The result is a carbon-neutral liquid fuel — with a similar energy content and consequently a similar range to today’s fuels — which could be used in existing vehicles and distributed through the infrastructure we have today. This sounds like the Holy Grail of alternative fuels. And in time, we hope, it will be. But today it’s still in early development. Current experimental e-fuels only have a well-to-wheel energy efficiency of around 12%45. This must improve before the fuels can be commercially viable.


Today, if you want to cut your emissions, the easiest gas-based fuel available is probably compressed natural gas (CNG). It’s readily available, produces less greenhouse gases than most alternatives, and retooling your vehicles to use it is relatively inexpensive.

In the longer term, liquid natural gas (LNG) is likely to be both more cost effective and greener in many use cases. LNG has a very high energy density. This lets you store more energy in your tank, which helps increase range.

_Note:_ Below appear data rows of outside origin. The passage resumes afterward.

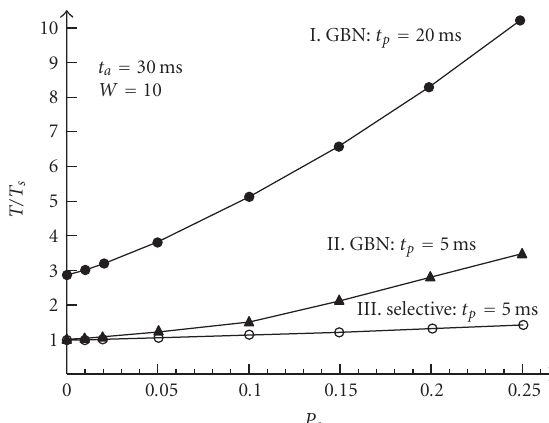
Figure 3: Normalized time of sending a series of blocks under Go- Back-N and selective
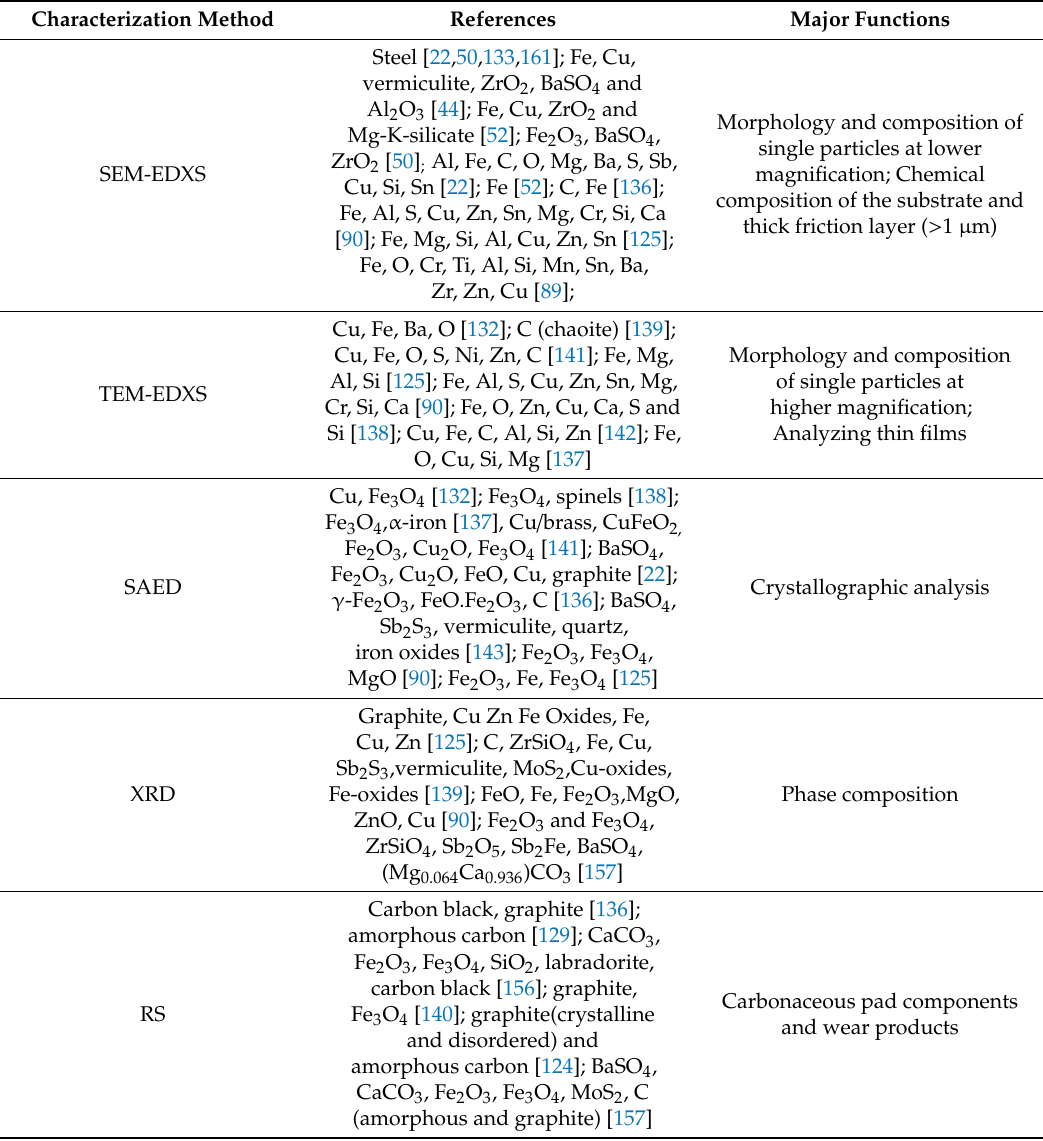
Table 7. Overview of di ff erent characterization tools used for wear debris and friction layer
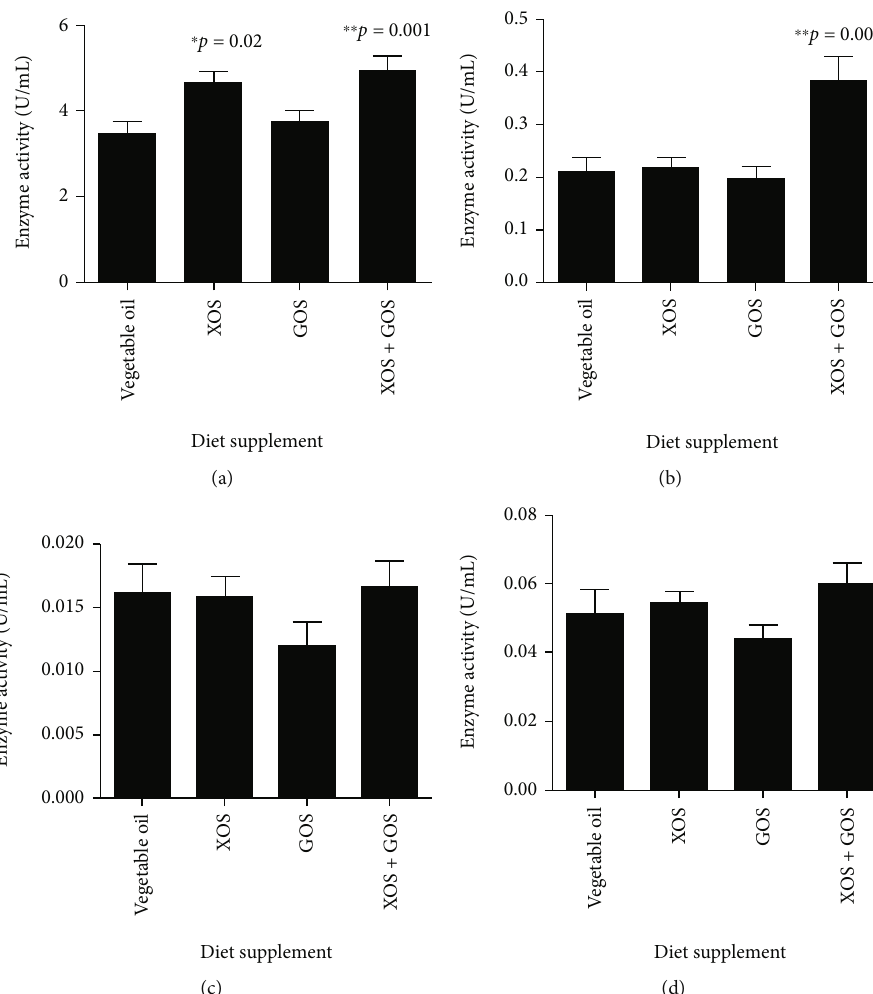
Figure 4: Enzymatic analysis. The activities of metabolism-related enzymes, including glutathione peroxidase (a), pyruvate kinase (b), superoxide dismutase (c), and catalase (d), were tested. ∗ 0 : 01 < p < 0 : 05 ; ∗∗ p < 0 : 01 ; n = 10 − 12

LNG also has the benefit of being highly efficient at delivering power to the wheels. An LNG engine can deliver 40% of overall efficiency [1]. This compares with the same range as diesel.

But there are complications. Because LNG must be kept at 161°C below zero, both storage and refuelling are more difficult than is the case with other fuels. Tanks for LNG must be double-walled, insulted and meet rigorous safety standards in countries or regions such as the EU.

If LNG is to become a viable part of the heavy-duty fleet fuel mix, fleet and fuel providers will have to invest heavily in infrastructure. They will also have to work together to train drivers on how to handle LNG safely.